Following the logic, EU should also know what the best charger, screen, CPU, GPU, drivers etc for the phone is since EU is represented by the people.
Clearly, there should be also no reason why EU should not know what is the best way to source these items and manufacture it as well since EU is represented by the people.
So why stop at the USB-C regulation?
Why can't EU manufacturer the phone as well? How do I sign a petition for this?
EU knows best. Just look how well making everyone click to accept cookies worked out.
And “empower consumers to make more sustainable choices“. typical gov speak. If I was Apple I’d build in a lightning to usb-c adapter to the bottom and add a chin to the phone that resembled the older Pixels and engrave on it EU mandated.
The GDPR is an unalloyed good for consumer protection.
The fact that stupid website designers and even stupider web marketers want to collect useless information to the point that they have to have complicated cookie acceptance banners is not the EU's fault.
The GDPR forces system designers to actually work out how to deal with their customers saying "forget about me" and the regulations have the force of law and fines behind them.
It makes it much easier as a designer to say "No you can't collect random information and make a profile of the customer that we can sell to unrelated companies, because otherwise we'll get a huge fine."
I am an iPhone user, but having an iPhone is not ubiquitous here, almost all of my friends/special other, use an Android phone with USB-C. Most of their laptops, Mac or not, use or allow USB-C for charging.
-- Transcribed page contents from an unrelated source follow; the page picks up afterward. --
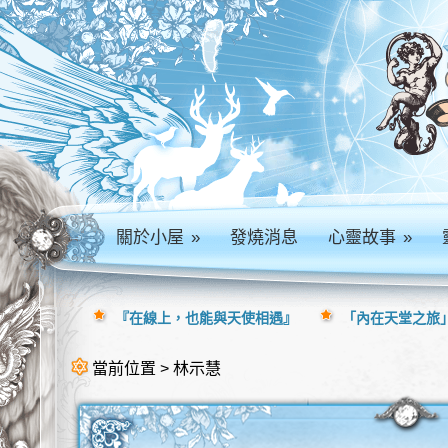
關於小屋
»
發燒消息
心靈故事
»
『在線上，也能與天使相遇』
「內在天堂之旅」
當前位置 > 林示慧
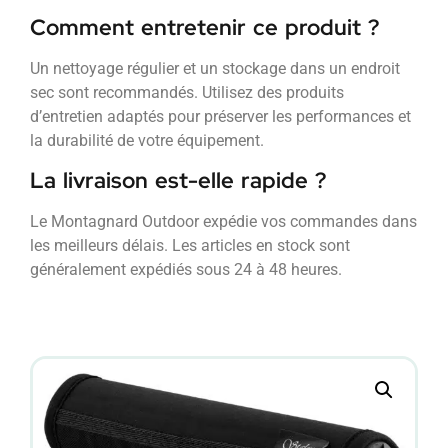
Comment entretenir ce produit ?
Un nettoyage régulier et un stockage dans un endroit
sec sont recommandés. Utilisez des produits
d’entretien adaptés pour préserver les performances et
la durabilité de votre équipement.
La livraison est-elle rapide ?
Le Montagnard Outdoor expédie vos commandes dans
les meilleurs délais. Les articles en stock sont
généralement expédiés sous 24 à 48 heures.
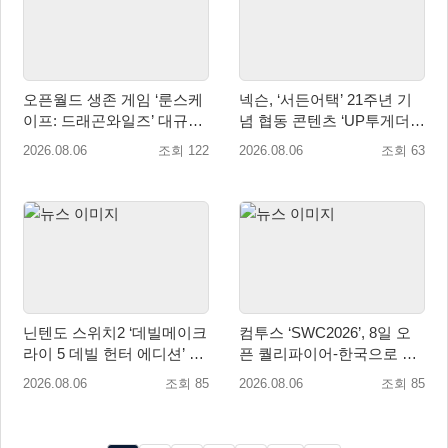
오픈월드 생존 게임 ‘룬스케
넥슨, ‘서든어택’ 21주년 기
이프: 드래곤와일즈’ 대규모
념 협동 콘텐츠 ‘UP투게더’
유저 편의성 개선 및 사이드
업데이트
2026.08.06
조회 122
2026.08.06
조회 63
퀘스트 업데이트
닌텐도 스위치2 ‘데빌메이크
컴투스 ‘SWC2026’, 8일 오
라이 5 데빌 헌터 에디션’ 패
픈 퀄리파이어-한국으로 시
키지 제품 8월 7일 예약판매
즌 개막!
2026.08.06
조회 85
2026.08.06
조회 85
개시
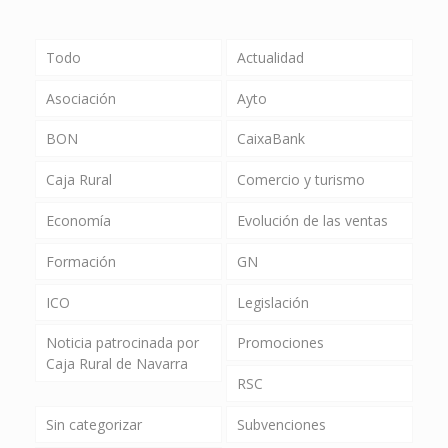
Todo
Actualidad
Asociación
Ayto
BON
CaixaBank
Caja Rural
Comercio y turismo
Economía
Evolución de las ventas
Formación
GN
ICO
Legislación
Noticia patrocinada por
Promociones
Caja Rural de Navarra
RSC
Sin categorizar
Subvenciones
This as been the case for a few years now, yet, if I go somewhere for more than a full day and forget my lighting cable, my phone will become a useless paperweight while every non-iPhone user is fine in the meantime because of the wide adoption of USB-C. It is also ironic how Apple markets heavily on how you can take great RAW photos or videos but somehow you have to use lightning USB2 speeds to transfer them. Lightning is barely smaller than USB-C, and clearly my iPhone thickness will not change if it switches to USB-C.
As for the e-waste generated by "having to throw all of those lightning cables", how is it not e-waste that someone buying an iPhone will have yet another lightning cable that will only be used to charge it. If we want to really be more environmentally friendly, wouldn't it make more sense to have no cable at all with the devices we buy, force the sellers to clearly tell the consumers about it and offer the cable on the side only if needed? With that cable being usb-c, the consumer don't have to think about the cable type, for non-tech savvy people, that would be "the regular charging cable" and that's it. I would also add that all lightning cables won't suddenly go to the landfill in 2024. Many people will keep their iPhones/AirPods for a while after that date. Many would probably donate their old lightning cables to whoever needs them. In the meantime, we all already have an ever growing landfill in our homes called the cable drawer, and it is also an issue that needs to be addressed.